EXTRAIT DU TEXTE:
--*--

On a lu un peu partout début février, notamment via une dépêche AFP, que « grâce à l'IA, des rouleaux manuscrits brûlés lors de l'éruption du Vésuve livrent leurs secrets ». L'histoire est belle, mais c'est un peu plus compliqué que ça.

Le chercheur Brent Seales de l'université du Kentucky, qui travaille sur le sujet depuis 2009 en changeant régulièrement d'université, a lancé l'année dernière un concours, nommé Vesuvius Challenge. Objectif, que des informaticiens se penchent sur les images d'un de ces rouleaux obtenues par tomographie et proposent avant le 31 décembre 2023 un code qui détecte les lettres qui y sont inscrites.

--*--

D'APRÈS LES INFORMATIONS:
1: Indiquez si chacune des affirmations suivantes concorde avec l'extrait sur les rouleaux du Vésuve, en répondant par oui ou par non et en citant fidèlement les mots qui tranchent.
(a) Brent Seales travaille sur le sujet depuis 2009.
(b) Le concours exigeait la remise d'un code avant le 31 décembre 2022.
(c) L'information a notamment été relayée par une dépêche AFP.
2: Recopiez le passage de l'extrait sur les rouleaux du Vésuve qui commence par les mots contenant « Le chercheur Brent » et s'achève sur « y sont inscrites. ».
3: Répondez aux questions suivantes à partir de l'extrait sur les rouleaux du Vésuve.
(a) À quelle université Brent Seales est-il rattaché ?
(b) Quel nom porte le concours lancé l'année dernière ?
(c) À quel moment l'information a-t-elle circulé un peu partout ?
Les lignes ci-dessous n'ont aucun rôle à jouer ici.

--*--

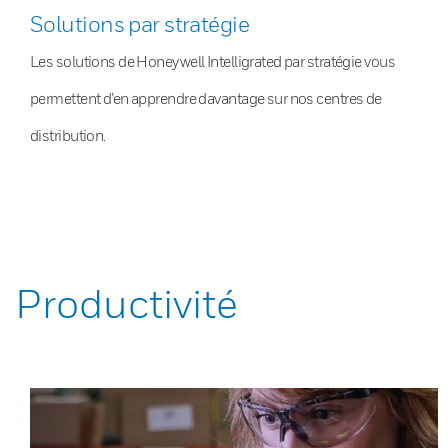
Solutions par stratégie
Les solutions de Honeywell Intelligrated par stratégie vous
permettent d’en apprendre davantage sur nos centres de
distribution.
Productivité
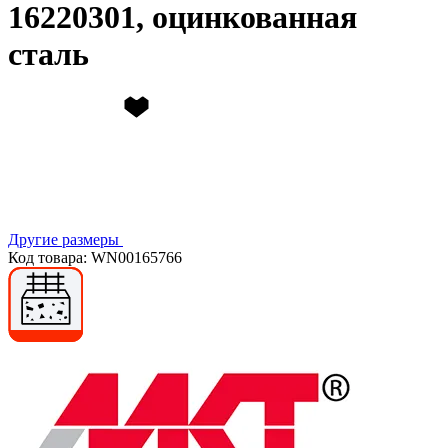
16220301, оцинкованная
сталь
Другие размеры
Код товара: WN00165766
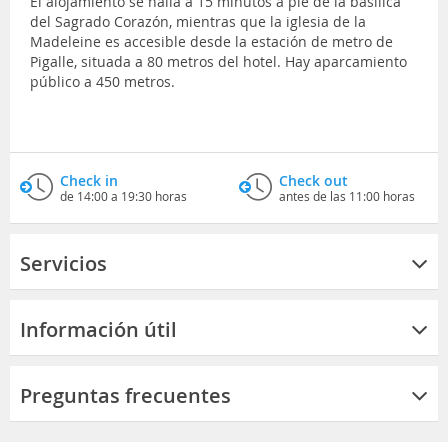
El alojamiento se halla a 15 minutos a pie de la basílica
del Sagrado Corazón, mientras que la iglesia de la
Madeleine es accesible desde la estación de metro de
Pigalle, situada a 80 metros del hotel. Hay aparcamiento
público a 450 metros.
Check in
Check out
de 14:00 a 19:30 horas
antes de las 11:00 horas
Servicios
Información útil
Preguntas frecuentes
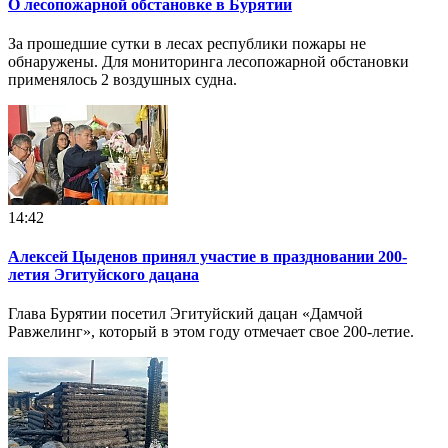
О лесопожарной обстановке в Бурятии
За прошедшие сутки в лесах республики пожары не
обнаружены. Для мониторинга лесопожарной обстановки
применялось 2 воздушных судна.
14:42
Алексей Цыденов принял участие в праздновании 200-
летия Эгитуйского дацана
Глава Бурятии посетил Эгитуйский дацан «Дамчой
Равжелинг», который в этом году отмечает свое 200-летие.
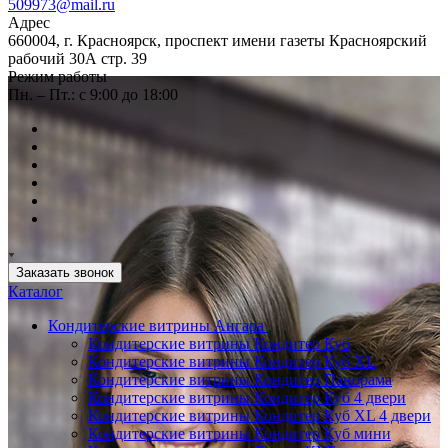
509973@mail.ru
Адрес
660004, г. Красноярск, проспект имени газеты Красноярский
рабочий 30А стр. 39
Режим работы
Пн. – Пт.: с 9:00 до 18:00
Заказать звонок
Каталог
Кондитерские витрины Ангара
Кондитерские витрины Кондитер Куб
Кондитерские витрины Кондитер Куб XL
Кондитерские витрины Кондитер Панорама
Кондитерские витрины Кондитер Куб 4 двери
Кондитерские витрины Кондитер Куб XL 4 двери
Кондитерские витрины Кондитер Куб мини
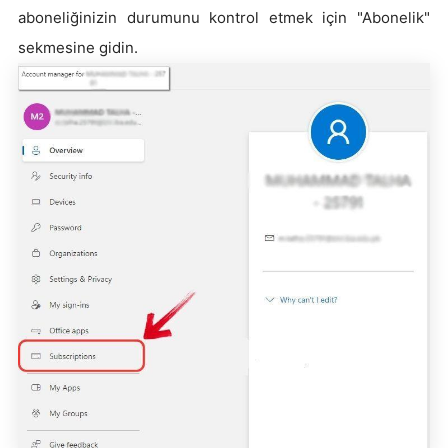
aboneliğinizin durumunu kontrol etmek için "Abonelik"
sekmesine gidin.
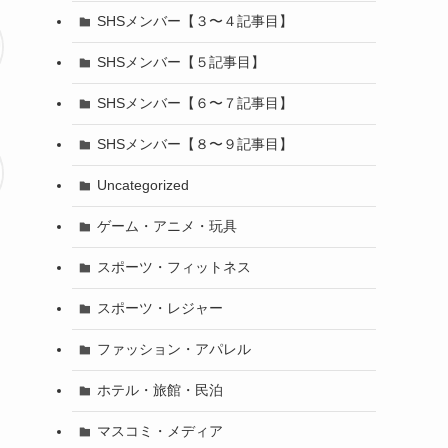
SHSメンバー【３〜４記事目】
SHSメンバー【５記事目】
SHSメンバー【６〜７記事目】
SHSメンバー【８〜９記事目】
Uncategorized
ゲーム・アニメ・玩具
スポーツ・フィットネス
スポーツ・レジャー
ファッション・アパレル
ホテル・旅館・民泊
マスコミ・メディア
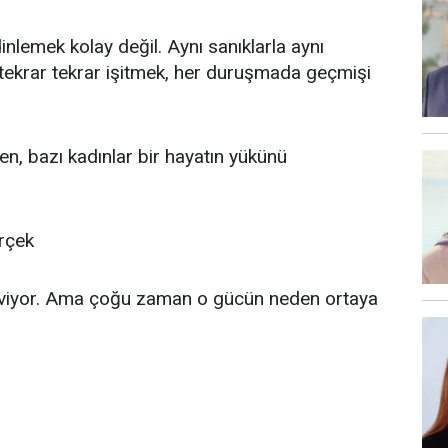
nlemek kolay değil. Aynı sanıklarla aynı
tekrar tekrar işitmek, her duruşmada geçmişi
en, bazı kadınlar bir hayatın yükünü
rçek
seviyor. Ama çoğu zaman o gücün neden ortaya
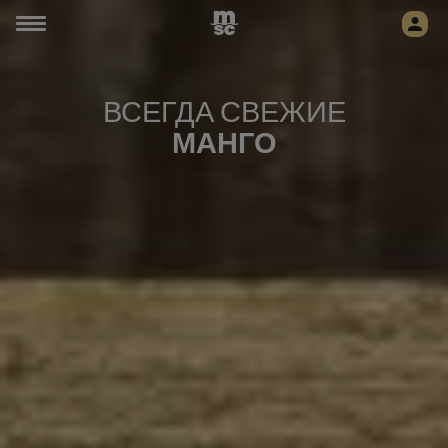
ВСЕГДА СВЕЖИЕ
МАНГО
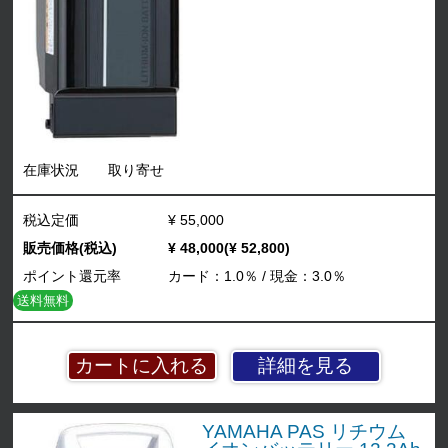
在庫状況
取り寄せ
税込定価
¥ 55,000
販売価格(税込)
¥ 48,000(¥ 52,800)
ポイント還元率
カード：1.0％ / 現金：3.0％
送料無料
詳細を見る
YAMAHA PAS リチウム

--*--

RÉPONSES PAR CONSIGNE:
1:
(a) Oui : « qui travaille sur le sujet depuis 2009 ».
(b) Non : « avant le 31 décembre 2023 ».
(c) Oui : « notamment via une dépêche AFP ».

2:
Le chercheur Brent Seales de l'université du Kentucky, qui travaille sur le sujet depuis 2009 en changeant régulièrement d'université, a lancé l'année dernière un concours, nommé Vesuvius Challenge. Objectif, que des informaticiens se penchent sur les images d'un de ces rouleaux obtenues par tomographie et proposent avant le 31 décembre 2023 un code qui détecte les lettres qui y sont inscrites.

3:
(a) À l'université du Kentucky.
(b) Vesuvius Challenge.
(c) Début février.